— START STORED ROWS —

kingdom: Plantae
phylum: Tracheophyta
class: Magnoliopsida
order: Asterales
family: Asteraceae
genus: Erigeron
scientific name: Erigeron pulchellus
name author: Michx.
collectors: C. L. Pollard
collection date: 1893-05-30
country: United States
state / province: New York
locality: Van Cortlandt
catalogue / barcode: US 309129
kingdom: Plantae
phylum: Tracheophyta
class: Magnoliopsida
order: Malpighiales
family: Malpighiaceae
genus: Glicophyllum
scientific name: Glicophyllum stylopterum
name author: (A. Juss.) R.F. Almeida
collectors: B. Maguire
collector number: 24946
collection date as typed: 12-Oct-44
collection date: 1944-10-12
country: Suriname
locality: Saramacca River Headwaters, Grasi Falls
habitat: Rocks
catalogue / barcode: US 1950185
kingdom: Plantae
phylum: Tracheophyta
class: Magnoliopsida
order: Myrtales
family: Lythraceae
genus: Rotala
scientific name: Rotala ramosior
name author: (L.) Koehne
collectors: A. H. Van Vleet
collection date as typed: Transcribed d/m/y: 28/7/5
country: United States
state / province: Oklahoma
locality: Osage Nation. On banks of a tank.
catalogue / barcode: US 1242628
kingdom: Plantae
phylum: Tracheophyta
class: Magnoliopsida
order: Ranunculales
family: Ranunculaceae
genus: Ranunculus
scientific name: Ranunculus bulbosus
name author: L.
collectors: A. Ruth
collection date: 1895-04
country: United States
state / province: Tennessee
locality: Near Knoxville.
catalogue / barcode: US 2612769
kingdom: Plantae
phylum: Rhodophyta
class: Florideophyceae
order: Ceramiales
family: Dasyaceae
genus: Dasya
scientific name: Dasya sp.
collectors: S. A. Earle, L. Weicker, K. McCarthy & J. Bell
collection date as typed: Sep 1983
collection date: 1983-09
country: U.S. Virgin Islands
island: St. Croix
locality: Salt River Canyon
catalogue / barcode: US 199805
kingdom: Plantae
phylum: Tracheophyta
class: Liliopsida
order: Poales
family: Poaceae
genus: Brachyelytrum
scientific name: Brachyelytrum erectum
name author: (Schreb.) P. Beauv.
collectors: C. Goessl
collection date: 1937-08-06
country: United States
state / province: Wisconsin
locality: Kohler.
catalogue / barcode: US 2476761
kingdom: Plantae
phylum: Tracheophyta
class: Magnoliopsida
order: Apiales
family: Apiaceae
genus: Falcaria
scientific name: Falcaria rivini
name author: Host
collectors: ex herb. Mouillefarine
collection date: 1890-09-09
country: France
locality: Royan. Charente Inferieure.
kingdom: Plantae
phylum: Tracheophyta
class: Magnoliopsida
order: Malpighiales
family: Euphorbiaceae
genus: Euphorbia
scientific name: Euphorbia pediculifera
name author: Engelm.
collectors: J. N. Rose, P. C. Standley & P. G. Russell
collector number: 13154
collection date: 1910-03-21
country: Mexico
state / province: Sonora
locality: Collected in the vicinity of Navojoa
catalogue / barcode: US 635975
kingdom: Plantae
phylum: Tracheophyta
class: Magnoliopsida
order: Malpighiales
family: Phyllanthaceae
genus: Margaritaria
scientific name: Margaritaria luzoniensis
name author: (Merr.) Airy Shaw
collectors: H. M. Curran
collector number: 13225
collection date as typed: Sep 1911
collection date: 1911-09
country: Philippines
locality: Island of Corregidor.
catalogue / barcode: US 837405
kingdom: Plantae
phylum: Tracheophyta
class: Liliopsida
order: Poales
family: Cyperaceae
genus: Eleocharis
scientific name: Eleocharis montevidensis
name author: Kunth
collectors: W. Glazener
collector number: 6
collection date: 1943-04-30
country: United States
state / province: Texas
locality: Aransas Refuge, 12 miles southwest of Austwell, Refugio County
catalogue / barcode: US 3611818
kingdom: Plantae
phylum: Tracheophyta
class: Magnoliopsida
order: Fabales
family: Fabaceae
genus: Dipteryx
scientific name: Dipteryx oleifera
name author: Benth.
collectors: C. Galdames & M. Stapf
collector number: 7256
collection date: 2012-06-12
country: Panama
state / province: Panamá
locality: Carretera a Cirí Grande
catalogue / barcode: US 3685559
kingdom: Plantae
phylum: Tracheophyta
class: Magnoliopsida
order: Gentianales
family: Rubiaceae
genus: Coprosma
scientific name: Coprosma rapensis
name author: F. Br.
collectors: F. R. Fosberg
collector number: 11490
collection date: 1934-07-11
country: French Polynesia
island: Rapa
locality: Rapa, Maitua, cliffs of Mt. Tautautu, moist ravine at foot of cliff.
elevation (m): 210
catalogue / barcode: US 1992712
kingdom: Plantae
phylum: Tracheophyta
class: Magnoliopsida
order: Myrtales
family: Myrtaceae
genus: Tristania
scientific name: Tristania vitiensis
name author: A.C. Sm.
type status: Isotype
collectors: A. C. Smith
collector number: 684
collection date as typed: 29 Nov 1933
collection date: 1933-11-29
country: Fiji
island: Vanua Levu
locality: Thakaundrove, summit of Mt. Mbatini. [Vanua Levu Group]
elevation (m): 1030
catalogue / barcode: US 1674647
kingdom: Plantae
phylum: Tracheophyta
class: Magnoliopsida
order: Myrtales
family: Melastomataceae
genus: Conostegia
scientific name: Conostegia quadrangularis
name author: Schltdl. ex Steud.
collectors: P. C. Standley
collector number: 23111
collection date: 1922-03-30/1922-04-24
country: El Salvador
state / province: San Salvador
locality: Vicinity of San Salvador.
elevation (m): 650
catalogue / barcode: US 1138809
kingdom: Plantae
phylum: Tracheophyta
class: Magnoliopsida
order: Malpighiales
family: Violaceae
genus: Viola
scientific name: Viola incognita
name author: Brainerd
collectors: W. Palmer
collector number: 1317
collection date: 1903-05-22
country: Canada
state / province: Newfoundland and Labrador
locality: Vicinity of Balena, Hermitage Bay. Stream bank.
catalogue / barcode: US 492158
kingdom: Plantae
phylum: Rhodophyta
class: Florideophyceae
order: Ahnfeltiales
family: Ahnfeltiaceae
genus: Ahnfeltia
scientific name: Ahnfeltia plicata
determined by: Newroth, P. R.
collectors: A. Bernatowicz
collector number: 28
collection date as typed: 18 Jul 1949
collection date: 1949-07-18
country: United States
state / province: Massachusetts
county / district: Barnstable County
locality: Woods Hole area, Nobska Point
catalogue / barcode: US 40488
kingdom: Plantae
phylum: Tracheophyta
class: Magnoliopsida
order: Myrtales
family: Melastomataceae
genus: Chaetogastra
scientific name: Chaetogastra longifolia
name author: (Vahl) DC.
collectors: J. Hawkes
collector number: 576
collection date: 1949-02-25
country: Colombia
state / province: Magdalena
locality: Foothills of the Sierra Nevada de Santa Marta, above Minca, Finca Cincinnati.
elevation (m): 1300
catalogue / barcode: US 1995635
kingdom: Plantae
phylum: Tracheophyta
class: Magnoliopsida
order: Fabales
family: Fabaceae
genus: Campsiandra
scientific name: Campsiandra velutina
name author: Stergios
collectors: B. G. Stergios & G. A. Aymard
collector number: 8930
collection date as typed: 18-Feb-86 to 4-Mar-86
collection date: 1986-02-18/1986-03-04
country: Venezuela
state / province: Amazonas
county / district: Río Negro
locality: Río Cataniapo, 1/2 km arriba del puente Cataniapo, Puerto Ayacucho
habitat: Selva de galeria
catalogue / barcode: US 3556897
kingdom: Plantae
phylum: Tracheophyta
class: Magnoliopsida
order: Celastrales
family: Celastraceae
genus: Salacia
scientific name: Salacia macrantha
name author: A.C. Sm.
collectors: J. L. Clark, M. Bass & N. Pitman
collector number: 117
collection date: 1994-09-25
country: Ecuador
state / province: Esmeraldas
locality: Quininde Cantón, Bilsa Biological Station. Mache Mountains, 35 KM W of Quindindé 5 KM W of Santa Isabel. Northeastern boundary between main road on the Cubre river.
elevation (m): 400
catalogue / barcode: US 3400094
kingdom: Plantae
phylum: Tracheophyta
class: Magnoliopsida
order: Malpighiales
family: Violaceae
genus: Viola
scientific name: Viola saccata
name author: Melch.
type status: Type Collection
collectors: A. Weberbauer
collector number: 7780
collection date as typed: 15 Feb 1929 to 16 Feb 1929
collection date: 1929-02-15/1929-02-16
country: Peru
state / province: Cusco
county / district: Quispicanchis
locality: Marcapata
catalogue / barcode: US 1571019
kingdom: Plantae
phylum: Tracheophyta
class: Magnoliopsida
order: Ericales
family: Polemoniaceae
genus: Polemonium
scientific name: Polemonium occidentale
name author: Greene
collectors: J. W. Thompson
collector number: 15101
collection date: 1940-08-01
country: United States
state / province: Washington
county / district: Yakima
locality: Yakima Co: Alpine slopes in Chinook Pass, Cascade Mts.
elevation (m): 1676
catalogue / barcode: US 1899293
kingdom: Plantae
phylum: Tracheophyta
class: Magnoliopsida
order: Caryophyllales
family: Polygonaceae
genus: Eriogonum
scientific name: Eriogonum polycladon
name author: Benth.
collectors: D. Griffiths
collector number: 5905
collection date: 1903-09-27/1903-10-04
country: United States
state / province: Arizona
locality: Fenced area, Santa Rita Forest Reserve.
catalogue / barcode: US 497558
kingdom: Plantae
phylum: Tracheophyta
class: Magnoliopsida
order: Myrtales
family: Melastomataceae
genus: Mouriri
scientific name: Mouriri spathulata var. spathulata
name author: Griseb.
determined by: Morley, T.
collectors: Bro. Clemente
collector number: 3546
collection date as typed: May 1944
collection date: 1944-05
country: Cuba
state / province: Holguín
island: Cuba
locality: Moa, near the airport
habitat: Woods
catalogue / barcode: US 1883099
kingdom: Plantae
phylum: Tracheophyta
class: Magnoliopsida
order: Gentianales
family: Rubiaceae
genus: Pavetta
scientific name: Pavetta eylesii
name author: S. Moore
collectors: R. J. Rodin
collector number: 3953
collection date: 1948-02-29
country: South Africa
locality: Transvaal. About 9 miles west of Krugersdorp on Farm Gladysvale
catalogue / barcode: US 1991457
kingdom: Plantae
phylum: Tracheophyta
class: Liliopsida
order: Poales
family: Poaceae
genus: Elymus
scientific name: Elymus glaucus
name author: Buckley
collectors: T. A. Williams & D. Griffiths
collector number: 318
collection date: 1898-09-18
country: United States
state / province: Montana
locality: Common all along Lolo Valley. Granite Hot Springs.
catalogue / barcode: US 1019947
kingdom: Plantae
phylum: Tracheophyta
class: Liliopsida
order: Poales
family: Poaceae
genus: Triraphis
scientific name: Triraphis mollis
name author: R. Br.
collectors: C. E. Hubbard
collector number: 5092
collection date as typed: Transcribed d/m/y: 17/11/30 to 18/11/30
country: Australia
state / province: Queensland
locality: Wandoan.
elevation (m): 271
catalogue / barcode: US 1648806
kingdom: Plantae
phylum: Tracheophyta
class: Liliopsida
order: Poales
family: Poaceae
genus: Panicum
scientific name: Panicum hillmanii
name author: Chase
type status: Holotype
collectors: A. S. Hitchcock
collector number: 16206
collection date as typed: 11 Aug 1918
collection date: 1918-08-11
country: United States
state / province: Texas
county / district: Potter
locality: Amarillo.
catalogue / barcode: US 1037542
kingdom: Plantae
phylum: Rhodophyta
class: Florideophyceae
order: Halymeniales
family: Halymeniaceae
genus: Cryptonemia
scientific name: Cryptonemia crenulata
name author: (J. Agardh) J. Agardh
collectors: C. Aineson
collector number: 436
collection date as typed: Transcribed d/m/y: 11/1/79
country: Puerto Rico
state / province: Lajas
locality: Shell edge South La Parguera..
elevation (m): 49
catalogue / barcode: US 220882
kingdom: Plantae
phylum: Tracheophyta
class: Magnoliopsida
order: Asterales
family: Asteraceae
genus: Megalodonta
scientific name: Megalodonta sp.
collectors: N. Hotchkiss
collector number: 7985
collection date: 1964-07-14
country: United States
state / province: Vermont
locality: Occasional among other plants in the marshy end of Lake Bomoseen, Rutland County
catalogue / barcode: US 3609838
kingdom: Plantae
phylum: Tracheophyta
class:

— END STORED ROWS —

- [GIVEN TASK] Copy everything from the start of the items down through the line "genus: Glicophyllum", and change "catalogue" to "catalog" with all else left unchanged.

- [SOLUTION]
kingdom: Plantae
phylum: Tracheophyta
class: Magnoliopsida
order: Asterales
family: Asteraceae
genus: Erigeron
scientific name: Erigeron pulchellus
name author: Michx.
collectors: C. L. Pollard
collection date: 1893-05-30
country: United States
state / province: New York
locality: Van Cortlandt
catalog / barcode: US 309129
kingdom: Plantae
phylum: Tracheophyta
class: Magnoliopsida
order: Malpighiales
family: Malpighiaceae
genus: Glicophyllum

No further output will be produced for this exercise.